LONDON (Reuters Life!) - Nearly five decades after she breezed into the lives of Jane, Michael and the millions of people who will forever remember her as Mary Poppins, singer Julie Andrews will take to the stage in London.
The Oscar-winning 74-year-old star of “Mary Poppins” and “The Sound of Music” will feature in “The Gift of Music,” her first concert on a London stage in 30 years and more than a dozen years since surgery on her vocal cords robbed her of a singing voice that was practically perfect in every way.
The show at the O2 center in southeast London on Saturday is expected to contain performances of Rodgers and Hammerstein classics, clips, memories and songs of great musical theater to the accompaniment of the Royal Philharmonic Concert Orchestra and conductor Ian Fraser.
“To perform once again in my homeland on the London stage will be a wonderful moment — it is where it all began for me, and I am so excited to be able to share a brand new work with audiences,” Andrews said in a statement on the O2 website.
Five West End and Broadway performers will join Andrews on stage to help her take the audience on a nostalgic trip through old favorites including songs from The Sound of Music, “The King and I,” “South Pacific” and “Carousel.”
Andrews will also narrate a live version of “Simeon’s Gift,” the best-selling children’s book she wrote with her daughter Emma Walton Hamilton.
The singer’s career has encompassed stage and film with performances as the nanny to the Banks children and the wayward novice Maria right through to her most recent projects, “The Princess Diaries,” “Shrek” films and “Eloise at the Plaza.”
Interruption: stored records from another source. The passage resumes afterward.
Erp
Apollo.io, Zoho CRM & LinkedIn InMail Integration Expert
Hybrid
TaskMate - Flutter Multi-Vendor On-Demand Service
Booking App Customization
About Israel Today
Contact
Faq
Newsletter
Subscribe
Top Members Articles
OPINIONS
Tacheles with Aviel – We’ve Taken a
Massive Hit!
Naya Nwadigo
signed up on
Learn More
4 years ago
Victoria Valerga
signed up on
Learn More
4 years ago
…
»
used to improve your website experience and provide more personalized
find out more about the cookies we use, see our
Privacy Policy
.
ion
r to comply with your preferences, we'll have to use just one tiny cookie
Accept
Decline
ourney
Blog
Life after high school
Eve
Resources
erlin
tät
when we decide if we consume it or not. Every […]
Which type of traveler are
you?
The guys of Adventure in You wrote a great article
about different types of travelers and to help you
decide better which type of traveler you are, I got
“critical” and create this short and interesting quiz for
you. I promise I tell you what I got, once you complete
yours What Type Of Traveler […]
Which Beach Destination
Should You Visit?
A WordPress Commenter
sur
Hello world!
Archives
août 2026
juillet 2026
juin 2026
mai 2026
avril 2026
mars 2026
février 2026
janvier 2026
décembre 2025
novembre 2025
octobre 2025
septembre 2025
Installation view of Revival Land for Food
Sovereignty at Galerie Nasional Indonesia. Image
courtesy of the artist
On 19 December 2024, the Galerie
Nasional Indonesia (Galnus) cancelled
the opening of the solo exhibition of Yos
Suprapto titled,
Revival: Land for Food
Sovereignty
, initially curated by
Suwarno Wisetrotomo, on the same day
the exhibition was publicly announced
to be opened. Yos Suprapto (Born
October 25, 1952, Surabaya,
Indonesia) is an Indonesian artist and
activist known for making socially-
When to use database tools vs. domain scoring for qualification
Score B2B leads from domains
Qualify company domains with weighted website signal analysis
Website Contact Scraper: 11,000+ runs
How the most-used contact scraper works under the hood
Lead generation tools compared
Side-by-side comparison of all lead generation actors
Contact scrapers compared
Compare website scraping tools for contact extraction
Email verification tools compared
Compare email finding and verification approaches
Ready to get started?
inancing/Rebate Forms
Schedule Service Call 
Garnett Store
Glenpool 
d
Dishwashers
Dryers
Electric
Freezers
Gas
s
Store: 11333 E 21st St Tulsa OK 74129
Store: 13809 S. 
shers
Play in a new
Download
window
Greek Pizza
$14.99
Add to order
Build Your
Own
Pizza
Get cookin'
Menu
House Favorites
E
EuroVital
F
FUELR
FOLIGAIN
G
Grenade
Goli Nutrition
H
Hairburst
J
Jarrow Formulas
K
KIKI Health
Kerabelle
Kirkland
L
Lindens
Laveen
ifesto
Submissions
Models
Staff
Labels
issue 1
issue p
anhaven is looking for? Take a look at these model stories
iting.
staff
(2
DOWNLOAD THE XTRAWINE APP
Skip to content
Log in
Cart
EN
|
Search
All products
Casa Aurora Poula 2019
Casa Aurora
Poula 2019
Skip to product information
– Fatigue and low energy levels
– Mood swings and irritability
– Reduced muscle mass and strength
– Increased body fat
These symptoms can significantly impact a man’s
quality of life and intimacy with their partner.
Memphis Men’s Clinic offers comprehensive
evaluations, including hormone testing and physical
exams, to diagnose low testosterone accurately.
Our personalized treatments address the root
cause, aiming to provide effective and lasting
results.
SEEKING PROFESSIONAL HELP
She told Britain’s Telegraph newspaper that audiences should be prepared for a changed voice after surgery on her vocal cords in 1997.
“I don’t sing the way I used to, so I’m doing everything I can to put the word out that they shouldn’t expect that,” she said. “I hope I’ll have a few surprises up my sleeve for the concert, but basically I have about five good bass notes and I can work my way around them pretty well.”
Despite that, Andrews considers her rough-and-tumble show business upbringing has given her the emotional strength to help see her through the dark times in life.
Her first major appearance and London debut was at the Hippodrome in 1947 in a vaudeville act with her mother and stepfather, and she quickly became the family breadwinner.
“I was raised never to carp about things and never to moan, because in vaudeville, which is my background, you just got on with it through all kinds of adversities.”
And the singer considers herself fortunate to have had such a successful and long lasting career.
“All careers go up and down like friendships, like marriages, like anything else, and you can’t bat a thousand all the time. So I think I’ve been very, very lucky.”